Notably, Steyn rejected the analogy — but not Simberg’s underlying point: “Not sure I’d have extended that metaphor all the way into the locker-room showers with quite the zeal Mr. Simberg does, but he has a point. Michael Mann was the man behind the fraudulent climate-change ‘hockey-stick’ graph, the very ringmaster of the tree-ring circus.” Steyn said the same administration that originally cleared Sandusky of wrongdoing was the one that decided Mann committed no scientific misconduct. His point was that the administration’s own judgment and standards could not be trusted, and therefore its supposed exoneration of Mann did not preclude further debate about Mann’s graph.

For publishing a blog post opining that his climate-change graph was “fraudulent” while quoting the distasteful “molestation” analogy, Mann sued National Review. (He also sued the Competitive Enterprise Institute, which published Simberg’s original blog post.)

Liberal lower-court judges ruled that Mann’s suit should be allowed to go forward. National Review appealed. It cited copious precedent that the First Amendment protects vigorous debate and hyperbolic language in opinion journalism. As editor Rich Lowry rightly noted, “in common polemical usage, ‘fraudulent’ doesn’t mean honest-to-goodness criminal fraud. It means intellectually bogus and wrong.” As such, it should not be subject to jury review for possible defamation, because it is not a verifiable or falsifiable assertion of fact.

In this case, the word fraudulent was clearly within the realm of reason anyway, considering that a review by the University of East Anglia, which published research based on Mann’s graph, found some of Mann’s reporting methodology “misleading.” In short, this is a classic case of two sides arguing about the validity of data, which is standard, constitutionally protected political discourse. As such, it should be protected by the First Amendment, without ever reaching a jury.

As Alito wrote, “Whether an academic’s use and presentation of data falls within the range deemed reasonable by those in the field is not an easy matter for lay jurors to assess. … [Also,] [w]hen allegedly defamatory speech concerns a political or social issue that arouses intense feelings, selecting an impartial jury presents special difficulties.”

By refusing to consider the First Amendment issues now, as National Review argued in its legal brief, “the court here exposed every editorial page, political activist, and social-media pundit to a libel suit.” And: “The result would be to insert courts and juries into every hot-button political and scientific dispute, to allow politicians to sue their critics at will, and ultimately to chill and deter the robust debate that is the lifeblood of our republic.”

Sure, nothing precludes the Supreme Court from deciding later that National Review’s free-press rights were violated as the trial progresses.
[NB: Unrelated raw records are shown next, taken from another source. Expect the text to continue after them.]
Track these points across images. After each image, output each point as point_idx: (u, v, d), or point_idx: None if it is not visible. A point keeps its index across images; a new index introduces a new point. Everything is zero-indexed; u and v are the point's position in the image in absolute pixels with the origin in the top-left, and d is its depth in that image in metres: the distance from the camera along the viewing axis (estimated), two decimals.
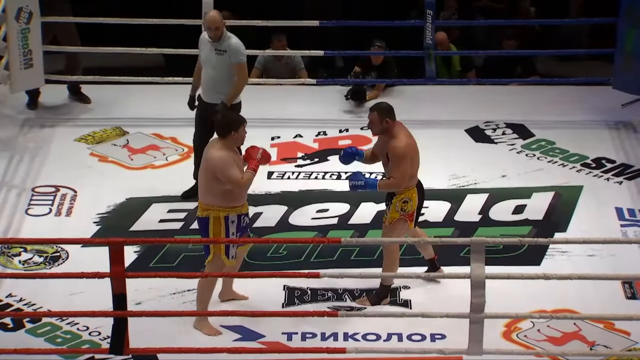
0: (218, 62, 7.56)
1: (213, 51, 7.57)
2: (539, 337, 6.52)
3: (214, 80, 7.59)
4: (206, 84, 7.64)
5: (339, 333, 6.52)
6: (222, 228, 6.41)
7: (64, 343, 6.42)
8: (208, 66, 7.60)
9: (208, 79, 7.62)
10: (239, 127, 6.43)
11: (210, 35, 7.56)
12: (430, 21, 8.93)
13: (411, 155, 6.62)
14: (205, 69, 7.63)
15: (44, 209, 7.74)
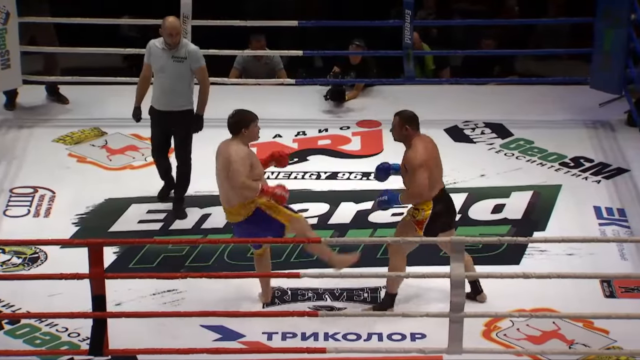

Alito’s point, though, is that the high court should determine the First Amendment question now, because it is already ripe and because the trial itself, whatever the outcome, harms the rights at issue.

“A journalist who prevails after trial in a defamation case,” Alito wrote, “will still have been required to shoulder all the burdens of difficult litigation and may be faced with hefty attorney’s fees. Those prospects may deter the uninhibited expression of views that would contribute to healthy public debate.”

Exactly. One might even opine that the other justices’ reasoning to the contrary is, well, fraudulent.